Monday, 24 July 2017: 16:40
Grand Ballroom West (The Diplomat Beach Resort)
X. Zhang (MAE, West Virginia University), W. Li, B. Guan, and X. Liu (West Virginia University)
In this study, to avoid the surface segregation of La2O3 and LaNiO3 phases on the lanthanum nickelate (La2NiO4+δ) infiltrated LSCF cathode, A-site deficient lanthanum nickelate (La2-xNiO4±δ) are investigated as the infiltrant. La2-xNiO4±δ (x=0-0.2) are synthesized and characterized first. The maximum deficient concentration of lanthanum is less than 0.2. La2-xNiO4±δ with higher deficient exhibits the enhanced electrical conductivity below 800oC. Through the electrochemical impedance spectroscopy on the symmetrical cells, it is found that A-site deficiency lead to an increase in the polarization resistance. The surface charge transfer process gradually dominates the impedance with lanthanum deficiency increasing. In the infiltrated LSCF cathode, it is observed that about one order of magnitude decrease in polarization resistance has been achieved after La2-xNiO4±δ ­infiltration, with La2-xNiO4±δ)-infiltration being the smallest.

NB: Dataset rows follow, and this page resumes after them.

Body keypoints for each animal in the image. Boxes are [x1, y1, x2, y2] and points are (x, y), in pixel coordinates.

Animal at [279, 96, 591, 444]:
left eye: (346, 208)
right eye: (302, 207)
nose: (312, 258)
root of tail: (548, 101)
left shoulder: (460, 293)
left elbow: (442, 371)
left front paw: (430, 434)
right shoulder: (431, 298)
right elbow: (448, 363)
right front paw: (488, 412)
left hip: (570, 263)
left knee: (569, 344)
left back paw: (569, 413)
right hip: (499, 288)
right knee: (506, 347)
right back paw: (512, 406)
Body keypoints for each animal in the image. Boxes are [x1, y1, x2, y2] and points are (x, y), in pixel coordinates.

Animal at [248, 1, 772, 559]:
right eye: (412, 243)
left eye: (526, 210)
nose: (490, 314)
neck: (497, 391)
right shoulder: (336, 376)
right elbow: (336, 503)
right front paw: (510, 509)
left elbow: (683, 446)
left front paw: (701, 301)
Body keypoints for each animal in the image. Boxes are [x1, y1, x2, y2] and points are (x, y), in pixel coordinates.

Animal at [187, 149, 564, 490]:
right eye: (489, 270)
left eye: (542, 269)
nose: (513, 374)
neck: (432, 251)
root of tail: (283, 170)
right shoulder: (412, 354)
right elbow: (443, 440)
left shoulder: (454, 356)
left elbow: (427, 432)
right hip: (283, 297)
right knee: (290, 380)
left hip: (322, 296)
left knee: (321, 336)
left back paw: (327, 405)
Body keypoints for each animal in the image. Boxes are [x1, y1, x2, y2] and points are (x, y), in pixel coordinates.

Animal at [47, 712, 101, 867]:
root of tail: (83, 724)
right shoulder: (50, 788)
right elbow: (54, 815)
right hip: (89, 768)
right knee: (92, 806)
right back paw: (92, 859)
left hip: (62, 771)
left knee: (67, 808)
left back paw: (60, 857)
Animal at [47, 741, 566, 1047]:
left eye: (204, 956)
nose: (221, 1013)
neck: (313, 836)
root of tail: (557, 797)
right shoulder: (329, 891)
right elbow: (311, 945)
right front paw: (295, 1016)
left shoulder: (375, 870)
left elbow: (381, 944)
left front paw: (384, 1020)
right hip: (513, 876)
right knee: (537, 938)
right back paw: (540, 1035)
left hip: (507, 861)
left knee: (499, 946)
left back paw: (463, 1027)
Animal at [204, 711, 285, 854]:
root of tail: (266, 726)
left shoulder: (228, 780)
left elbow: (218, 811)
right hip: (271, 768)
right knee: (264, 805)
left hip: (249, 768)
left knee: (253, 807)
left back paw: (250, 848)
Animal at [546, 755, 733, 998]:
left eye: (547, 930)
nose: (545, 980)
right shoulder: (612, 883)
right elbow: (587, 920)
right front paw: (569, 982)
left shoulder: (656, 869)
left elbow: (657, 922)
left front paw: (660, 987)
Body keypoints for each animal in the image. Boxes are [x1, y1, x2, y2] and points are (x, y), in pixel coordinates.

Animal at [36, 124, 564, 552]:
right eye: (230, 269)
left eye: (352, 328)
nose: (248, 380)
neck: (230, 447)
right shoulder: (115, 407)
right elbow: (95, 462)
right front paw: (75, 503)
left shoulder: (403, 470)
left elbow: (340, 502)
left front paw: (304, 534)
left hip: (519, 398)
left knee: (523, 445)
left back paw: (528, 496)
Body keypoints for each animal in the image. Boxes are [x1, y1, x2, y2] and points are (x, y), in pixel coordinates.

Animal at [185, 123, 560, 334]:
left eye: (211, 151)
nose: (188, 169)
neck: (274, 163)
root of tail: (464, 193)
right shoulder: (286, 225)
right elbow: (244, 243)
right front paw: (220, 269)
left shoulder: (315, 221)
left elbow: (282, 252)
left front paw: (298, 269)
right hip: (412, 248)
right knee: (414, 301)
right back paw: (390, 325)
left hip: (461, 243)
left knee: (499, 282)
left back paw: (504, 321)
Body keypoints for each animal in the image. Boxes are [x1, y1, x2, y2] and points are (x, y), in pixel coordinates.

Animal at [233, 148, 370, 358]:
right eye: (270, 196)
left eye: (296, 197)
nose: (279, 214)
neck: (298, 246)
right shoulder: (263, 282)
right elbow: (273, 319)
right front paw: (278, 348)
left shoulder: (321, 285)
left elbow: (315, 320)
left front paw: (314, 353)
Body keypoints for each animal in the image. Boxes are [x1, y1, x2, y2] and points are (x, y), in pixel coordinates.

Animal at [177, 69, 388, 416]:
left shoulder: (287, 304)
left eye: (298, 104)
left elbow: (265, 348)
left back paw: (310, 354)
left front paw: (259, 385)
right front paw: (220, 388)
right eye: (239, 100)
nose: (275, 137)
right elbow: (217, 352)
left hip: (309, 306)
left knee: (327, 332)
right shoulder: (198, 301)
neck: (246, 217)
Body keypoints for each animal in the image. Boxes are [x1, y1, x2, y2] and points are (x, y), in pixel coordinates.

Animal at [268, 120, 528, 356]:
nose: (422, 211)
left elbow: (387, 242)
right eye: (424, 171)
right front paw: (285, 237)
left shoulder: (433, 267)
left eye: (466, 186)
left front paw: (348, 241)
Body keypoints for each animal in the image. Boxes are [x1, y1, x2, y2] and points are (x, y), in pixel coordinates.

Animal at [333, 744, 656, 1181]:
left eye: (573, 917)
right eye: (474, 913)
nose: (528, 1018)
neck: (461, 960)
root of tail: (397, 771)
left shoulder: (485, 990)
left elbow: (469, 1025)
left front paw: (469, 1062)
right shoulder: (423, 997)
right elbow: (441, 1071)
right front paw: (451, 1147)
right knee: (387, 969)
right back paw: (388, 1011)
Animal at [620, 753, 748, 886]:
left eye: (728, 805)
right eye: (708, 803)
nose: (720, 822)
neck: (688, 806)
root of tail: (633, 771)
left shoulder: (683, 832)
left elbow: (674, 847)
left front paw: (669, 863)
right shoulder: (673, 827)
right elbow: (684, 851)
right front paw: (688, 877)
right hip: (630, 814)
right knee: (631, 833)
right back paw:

In a short-term measurement, after 960 min cathodic polarization at -0.2V, the degradation of La2-xNiO4+δ (x=0-0.2) coated LSCF reduces with increasing A-site deficient concentration. The enhanced stability of La2-xNiO4+δ (x=0-0.2) coated LSCF demonstrates that A-site deficient La2-xNiO4+δ is one potential infiltration materials for LSCF cathode to improve the surface stability.